How Dyker man with rare cancer beat the odds

DYKER HEIGHTS — Louis Battaglia feels lucky to be alive.

Battaglia, a 58-year-old Dyker Heights resident, was diagnosed with a rare form of stomach cancer. After lots of prayers from friends and family and lots of help from doctors at NYU Langone Hospital – Brooklyn, he’s on the road to recovery.

“Many people go years dealing with stomach pain without seeing a doctor, and sometimes it’s too late to do anything. I’m so grateful that wasn’t the case with me,” he said in a statement.

What’s more, Battaglia didn’t have to undergo debilitating chemotherapy or radiation treatments.

Dr. Camilo Correa, a general surgical oncologist at NYU Langone, saved Battaglia’s life by performing just one operation to remove the cancerous tissue. Correa used both traditional surgical techniques and robotic surgery to reduce recovery time for his patient.

Battaglia had Stage 4 Leiomyosarcoma, a cancer that accounts for less than one percent of all adult cancers in the U.S. The cancer had also entered his liver.

“It was a malignant tumor involving part of the liver,” said Correa, who completed a fellowship in complex surgical oncology at Memorial Sloan Kettering Cancer Center and conducted postdoctoral research at Harvard Medical School and Massachusetts General Hospital.

“We were able to completely remove the tumor, and he has been recovering exceptionally well without chemotherapy or radiation,” Correa said.

“Technological advances have greatly reduced the necessity for major interventions that may cause post-operative complications,” said Dr. Prashant Sinha, chief of surgery at NYU Langone Hospital – Brooklyn.

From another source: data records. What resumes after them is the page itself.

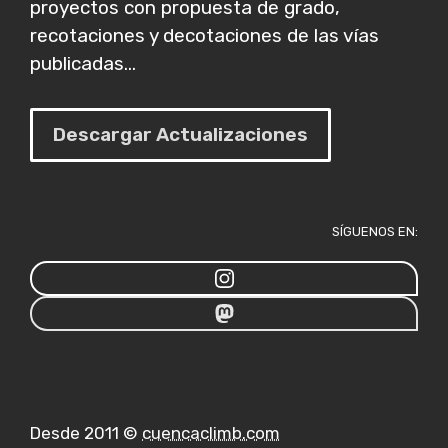
proyectos con propuesta de grado,
recotaciones y decotaciones de las vías
publicadas...
Descargar Actualizaciones
SÍGUENOS EN:
Desde 2011 ©
cuencaclimb.com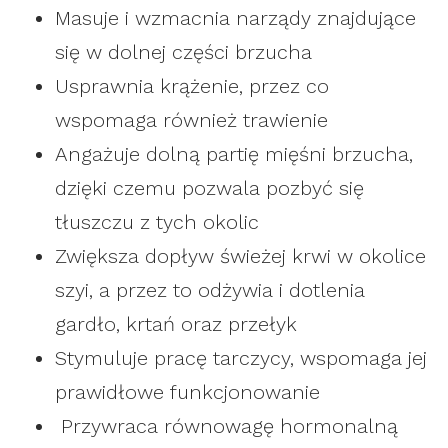
Masuje i wzmacnia narządy znajdujące
się w dolnej części brzucha
Usprawnia krążenie, przez co
wspomaga również trawienie
Angażuje dolną partię mięśni brzucha,
dzięki czemu pozwala pozbyć się
tłuszczu z tych okolic
Zwiększa dopływ świeżej krwi w okolice
szyi, a przez to odżywia i dotlenia
gardło, krtań oraz przełyk
Stymuluje pracę tarczycy, wspomaga jej
prawidłowe funkcjonowanie
Przywraca równowagę hormonalną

Battaglia, who works in sales at P.C. Richard and Sons, first realized something was wrong in October of 2018 when he started having severe abdominal pains. He initially thought it might be appendicitis. After an emergency room visit and a series of doctor appointments, his pain persisted.

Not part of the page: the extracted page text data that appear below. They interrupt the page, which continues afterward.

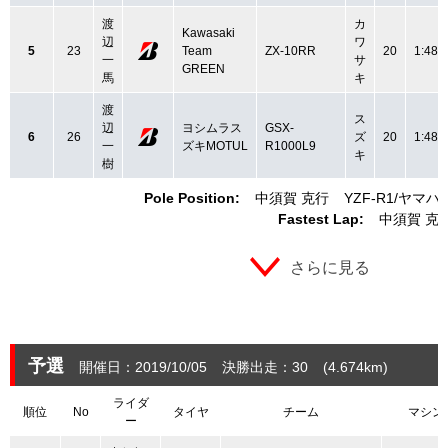
渡
カ
Kawasaki
辺
ワ
5
23
Team
ZX-10RR
20
1:48.
一
サ
GREEN
馬
キ
渡
ス
辺
ヨシムラス
GSX-
6
26
ズ
20
1:48.
一
ズキMOTUL
R1000L9
キ
樹
Pole Position:
中須賀 克行
YZF-R1
ヤマハ
Fastest Lap:
中須賀 克
さらに見る
予選
開催日：2019/10/05
決勝出走：30
(4.674
km
)
ライダ
順位
No
タイヤ
チーム
マシン
ー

He wasn’t given a diagnosis until he visited a specialist at NYU Langone.

“I was told this type of cancer doesn’t get picked up so easily,” Battaglia said.

Dr. Adam Goodman and the gastroenterology team at NYU Langone diagnosed Battaglia’s cancer and used an endoscopic ultrasound to pinpoint the size and location of the tumor. Endoscopic ultrasound is also used to obtain tissue samples for biopsy, a medical advancement that reduces the number of diagnostic visits a patient has to make.

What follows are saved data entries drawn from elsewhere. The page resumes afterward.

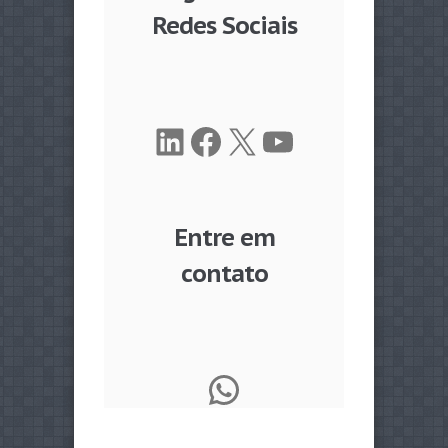
Redes Sociais
LinkedIn
Facebook
X
Youtube
Entre em
contato
WhatsApp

“Endoscopy ultrasound is just one of a sophisticated set of tools we use to detect and evaluate gastrointestinal malignancies,” said Goodman, section chief of gastroenterology and director of endoscopy and quality at NYU Langone.

Battaglia, a devout Catholic who is a member of Saint Ephrem Church on Fort Hamilton Parkway, credited prayer and the support of his older sister Rose Mauriello and his coworkers at P.C. Richard and Son with helping him through his ordeal.

His brush with cancer changed his life, he said. “Dr. Correa told me to take it easy, eat healthier, and quit smoking, so I stopped cold turkey,” he said.

Battaglia said he plans to support other cancer patients by telling his story and attending group counseling sessions. “I want to spend more of my time talking to people. The best thing we can do with the time we have left is to try to treat each other with kindness and respect,” he said.